- _To be done_
Quote each line of the data below word for word.

------------

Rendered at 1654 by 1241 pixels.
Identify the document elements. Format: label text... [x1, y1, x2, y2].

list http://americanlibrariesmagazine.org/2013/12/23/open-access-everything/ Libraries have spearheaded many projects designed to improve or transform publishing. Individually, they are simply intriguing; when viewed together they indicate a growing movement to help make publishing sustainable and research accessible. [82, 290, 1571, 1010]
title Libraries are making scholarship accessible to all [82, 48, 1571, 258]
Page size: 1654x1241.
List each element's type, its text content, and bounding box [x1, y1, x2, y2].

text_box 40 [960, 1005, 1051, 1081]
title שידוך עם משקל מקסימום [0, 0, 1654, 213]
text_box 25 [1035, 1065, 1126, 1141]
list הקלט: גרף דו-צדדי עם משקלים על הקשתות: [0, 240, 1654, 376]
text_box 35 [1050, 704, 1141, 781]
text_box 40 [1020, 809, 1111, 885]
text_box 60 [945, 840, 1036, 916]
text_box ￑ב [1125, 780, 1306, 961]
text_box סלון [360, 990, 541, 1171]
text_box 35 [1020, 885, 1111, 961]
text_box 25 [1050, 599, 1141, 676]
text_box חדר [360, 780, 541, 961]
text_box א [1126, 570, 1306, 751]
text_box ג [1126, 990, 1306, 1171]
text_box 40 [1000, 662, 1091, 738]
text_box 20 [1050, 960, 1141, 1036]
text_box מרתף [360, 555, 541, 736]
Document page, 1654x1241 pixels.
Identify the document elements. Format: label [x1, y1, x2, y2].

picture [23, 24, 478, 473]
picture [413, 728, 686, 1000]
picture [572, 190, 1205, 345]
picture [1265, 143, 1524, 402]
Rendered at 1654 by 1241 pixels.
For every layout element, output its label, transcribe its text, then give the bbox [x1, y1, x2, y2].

------------

- _Worked solution_
Rendered at 1654 by 1241 pixels.
Identify the document elements. Format: label text... [x1, y1, x2, y2].

list http://americanlibrariesmagazine.org/2013/12/23/open-access-everything/ Libraries have spearheaded many projects designed to improve or transform publishing. Individually, they are simply intriguing; when viewed together they indicate a growing movement to help make publishing sustainable and research accessible. [82, 290, 1571, 1010]
title Libraries are making scholarship accessible to all [82, 48, 1571, 258]
Page size: 1654x1241.
List each element's type, its text content, and bounding box [x1, y1, x2, y2].

text_box 40 [960, 1005, 1051, 1081]
title שידוך עם משקל מקסימום [0, 0, 1654, 213]
text_box 25 [1035, 1065, 1126, 1141]
list הקלט: גרף דו-צדדי עם משקלים על הקשתות: [0, 240, 1654, 376]
text_box 35 [1050, 704, 1141, 781]
text_box 40 [1020, 809, 1111, 885]
text_box 60 [945, 840, 1036, 916]
text_box ￑ב [1125, 780, 1306, 961]
text_box סלון [360, 990, 541, 1171]
text_box 35 [1020, 885, 1111, 961]
text_box 25 [1050, 599, 1141, 676]
text_box חדר [360, 780, 541, 961]
text_box א [1126, 570, 1306, 751]
text_box ג [1126, 990, 1306, 1171]
text_box 40 [1000, 662, 1091, 738]
text_box 20 [1050, 960, 1141, 1036]
text_box מרתף [360, 555, 541, 736]
Document page, 1654x1241 pixels.
Identify the document elements. Format: label [x1, y1, x2, y2].

picture [23, 24, 478, 473]
picture [413, 728, 686, 1000]
picture [572, 190, 1205, 345]
picture [1265, 143, 1524, 402]
Rendered at 1654 by 1241 pixels.
For every layout element, output its label, transcribe its text, then give the bbox [x1, y1, x2, y2].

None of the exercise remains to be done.